I do not understand the appeal of the mirror-less cameras

Started Jul 21, 2012 | Discussions thread
Fujifilm Finepix F30 Regular Member • Posts: 199
Yes, you are missing something - Re: I do not understand the appeal of mirrorless

Yes, you are definitely missing something.

I used to think like you when mirrorless first came out...

I thought, what's the point of a small mirrorless body when the lenses (even though they are smaller than dSLR lenses) are still too big to make the camera pocketable (except for a few pancake lenses)? Why not buy a point-and-shoot camera instead?

What's the point of owning a redundant system (mirrorless with lenses), when a they are inferior in every way to a dSLR and you are still going to carry a bag of lenses just the same as you would with a dSLR system? Why not buy the tried and tested dSLR instead?

That was what I felt about mirrorless years before when they had:
1) mediocre electronic viewfinders
2) slow autofocus performance
3) inferior image quality at high ISO's as compared to dSLR's, and
4) very limited lens selections

Fast forward today... Mirrorless is no longer what it used to be. When before they were still very clunky and can only be considered as inferior back up systems for dSLR's, they can now hold their ground and can actually replace DLSR's in practically every application except the most critical ones. Mirrorless cameras have slowly but surely inched closer to dSLR performance in every aspect that whatever advantage left a dSLR has over mirrorless has become trivial for most enthusiast users or can be compensated or even exceeded by the mirrorless advantages over dSLR.

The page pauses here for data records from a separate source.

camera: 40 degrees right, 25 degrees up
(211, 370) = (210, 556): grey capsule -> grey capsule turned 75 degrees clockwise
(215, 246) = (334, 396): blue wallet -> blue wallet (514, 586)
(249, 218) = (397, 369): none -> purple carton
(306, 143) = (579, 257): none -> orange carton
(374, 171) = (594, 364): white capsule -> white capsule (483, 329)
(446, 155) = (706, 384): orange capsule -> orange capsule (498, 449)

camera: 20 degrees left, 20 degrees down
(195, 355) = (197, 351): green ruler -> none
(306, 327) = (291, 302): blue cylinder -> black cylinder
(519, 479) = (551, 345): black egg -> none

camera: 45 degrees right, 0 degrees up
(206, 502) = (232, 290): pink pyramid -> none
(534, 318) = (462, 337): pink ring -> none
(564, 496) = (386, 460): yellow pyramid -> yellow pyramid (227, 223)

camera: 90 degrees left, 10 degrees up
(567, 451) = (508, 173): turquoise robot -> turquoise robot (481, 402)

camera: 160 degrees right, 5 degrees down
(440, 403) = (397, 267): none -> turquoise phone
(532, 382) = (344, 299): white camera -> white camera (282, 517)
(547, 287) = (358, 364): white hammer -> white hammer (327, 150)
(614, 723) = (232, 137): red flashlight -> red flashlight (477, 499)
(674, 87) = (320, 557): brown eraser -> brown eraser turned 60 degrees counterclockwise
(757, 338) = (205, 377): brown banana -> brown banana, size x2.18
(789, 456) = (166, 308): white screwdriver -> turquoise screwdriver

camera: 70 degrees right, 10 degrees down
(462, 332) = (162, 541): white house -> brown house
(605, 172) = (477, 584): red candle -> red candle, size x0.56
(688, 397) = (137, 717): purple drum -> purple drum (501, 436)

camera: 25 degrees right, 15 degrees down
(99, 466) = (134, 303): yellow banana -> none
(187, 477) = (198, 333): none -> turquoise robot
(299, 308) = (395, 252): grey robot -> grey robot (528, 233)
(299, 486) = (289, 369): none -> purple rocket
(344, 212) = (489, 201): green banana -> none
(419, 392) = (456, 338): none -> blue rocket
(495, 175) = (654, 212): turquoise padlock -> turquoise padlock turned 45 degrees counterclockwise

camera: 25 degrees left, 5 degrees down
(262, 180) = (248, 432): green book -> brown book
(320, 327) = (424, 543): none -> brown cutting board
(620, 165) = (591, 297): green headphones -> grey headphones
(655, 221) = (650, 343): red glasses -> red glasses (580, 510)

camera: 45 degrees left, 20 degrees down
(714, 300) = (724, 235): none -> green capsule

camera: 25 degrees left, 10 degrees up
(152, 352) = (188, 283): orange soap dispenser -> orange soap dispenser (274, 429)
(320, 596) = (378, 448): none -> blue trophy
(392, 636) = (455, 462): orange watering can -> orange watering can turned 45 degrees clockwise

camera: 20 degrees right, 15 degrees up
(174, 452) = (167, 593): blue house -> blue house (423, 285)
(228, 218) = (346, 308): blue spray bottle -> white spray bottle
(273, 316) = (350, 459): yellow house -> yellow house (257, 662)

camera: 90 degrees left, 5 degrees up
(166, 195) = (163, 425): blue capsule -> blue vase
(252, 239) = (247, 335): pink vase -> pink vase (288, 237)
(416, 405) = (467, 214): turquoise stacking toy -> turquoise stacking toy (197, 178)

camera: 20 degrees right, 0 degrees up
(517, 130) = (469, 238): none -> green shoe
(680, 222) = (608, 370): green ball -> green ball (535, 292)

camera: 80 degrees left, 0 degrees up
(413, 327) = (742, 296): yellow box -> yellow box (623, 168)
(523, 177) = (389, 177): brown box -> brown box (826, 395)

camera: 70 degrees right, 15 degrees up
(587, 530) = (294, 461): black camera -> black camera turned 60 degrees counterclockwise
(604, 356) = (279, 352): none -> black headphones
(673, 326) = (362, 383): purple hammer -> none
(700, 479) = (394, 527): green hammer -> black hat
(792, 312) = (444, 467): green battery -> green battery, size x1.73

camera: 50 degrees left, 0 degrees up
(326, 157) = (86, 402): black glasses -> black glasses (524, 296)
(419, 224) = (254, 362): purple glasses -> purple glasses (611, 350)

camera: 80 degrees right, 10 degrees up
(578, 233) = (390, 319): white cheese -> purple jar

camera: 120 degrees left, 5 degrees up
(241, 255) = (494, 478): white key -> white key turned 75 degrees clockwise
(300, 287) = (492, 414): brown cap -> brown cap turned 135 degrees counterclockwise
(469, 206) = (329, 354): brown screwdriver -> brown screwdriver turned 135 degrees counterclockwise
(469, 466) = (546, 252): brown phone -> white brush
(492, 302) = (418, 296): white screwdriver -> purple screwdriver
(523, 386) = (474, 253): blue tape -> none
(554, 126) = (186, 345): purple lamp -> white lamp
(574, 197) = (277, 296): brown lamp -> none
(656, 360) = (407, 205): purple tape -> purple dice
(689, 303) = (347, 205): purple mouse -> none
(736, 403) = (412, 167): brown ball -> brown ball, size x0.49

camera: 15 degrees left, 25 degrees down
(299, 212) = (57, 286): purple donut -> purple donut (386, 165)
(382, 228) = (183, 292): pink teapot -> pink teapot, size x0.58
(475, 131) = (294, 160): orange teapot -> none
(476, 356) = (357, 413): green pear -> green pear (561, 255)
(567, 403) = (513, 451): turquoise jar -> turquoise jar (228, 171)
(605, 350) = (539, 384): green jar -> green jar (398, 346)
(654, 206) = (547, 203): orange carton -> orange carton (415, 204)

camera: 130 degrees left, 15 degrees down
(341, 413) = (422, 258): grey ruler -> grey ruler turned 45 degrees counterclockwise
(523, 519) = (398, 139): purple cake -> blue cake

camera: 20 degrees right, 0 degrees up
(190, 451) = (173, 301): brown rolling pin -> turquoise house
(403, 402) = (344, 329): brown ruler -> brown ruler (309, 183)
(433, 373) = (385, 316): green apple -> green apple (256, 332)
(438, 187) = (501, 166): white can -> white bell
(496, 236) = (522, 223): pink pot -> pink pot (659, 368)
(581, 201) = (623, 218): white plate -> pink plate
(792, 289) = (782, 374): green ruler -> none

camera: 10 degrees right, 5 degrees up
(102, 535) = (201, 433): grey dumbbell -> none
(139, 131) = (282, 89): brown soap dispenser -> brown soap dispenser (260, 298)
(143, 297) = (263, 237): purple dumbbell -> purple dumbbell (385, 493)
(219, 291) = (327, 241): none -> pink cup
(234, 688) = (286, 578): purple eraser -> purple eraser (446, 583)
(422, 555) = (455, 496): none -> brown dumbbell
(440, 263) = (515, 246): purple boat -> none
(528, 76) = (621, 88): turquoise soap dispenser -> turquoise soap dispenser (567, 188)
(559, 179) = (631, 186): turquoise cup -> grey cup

It is actually the enthusiast users that make up the bulk of camera sales for enthusiast models (dSLR's, mirrorless interchangeable cameras, advanced compacts, and bridge cams) so what their buying trends are will dictate the future of the market.

From the standpoint of an enthusiast user like me who owns a dSLR and lenses, just take a look at the Olympus OMD EM5 for example. Look at the high ISO performance (ISO 6400, 12800, 25600) and compare the output to that of the very best APS-C dSLR cameras from Canon and Nikon. Doesn't it bother you that the Olympus OMD EM5 despite its smaller 4/3 sensor can outperform your EOS 7D's APS-C sensor at the highest ISO's at a fraction of the price?

Look at the lens offerings of micro4/3: pay particular attention to the size, the weight, the quality and the prices. Look at micro4/3's version of the APS-C's 70-200/f2.8 lens for example. Doesn't the sheer size and weight difference alone bother you at all? How about micro4/3's version on the APS-C's fast zoom as well , the 18-55 F/2.8. Take a look at the size, weight, quality and the price... Doesn't it bother you? Take a look at focus accuracy of your prime lenses wide open especially at F/1.4, F/1.8 and compare that with those from mirrorless... Doesn't the lack of microfocus adjust in most entry level to mid level dSLR's bother you? No such issue in mirrorless! How about mirrorless' 'touch-and-track' autofocus, and the high resolution EVF's with extensive information laid out and actual capture including exposure and depth of field, previewed real time? Doesn't that innovation far outweigh the nitpicking complaint that EVF's are still not as fast as OVF's? How about reviewing and playing back the captured photos and videos on the EVF (not on the LCD) as if you were watching them on a large tv screen... isn't that great? Can you do that on an OVF? How about the wifi, and other extensive touch screen features in mirrorless that are still in infancy in dSLR's? Mirrorless was first to offer them and they will continue leading the 'smart camera' innovation and revolution!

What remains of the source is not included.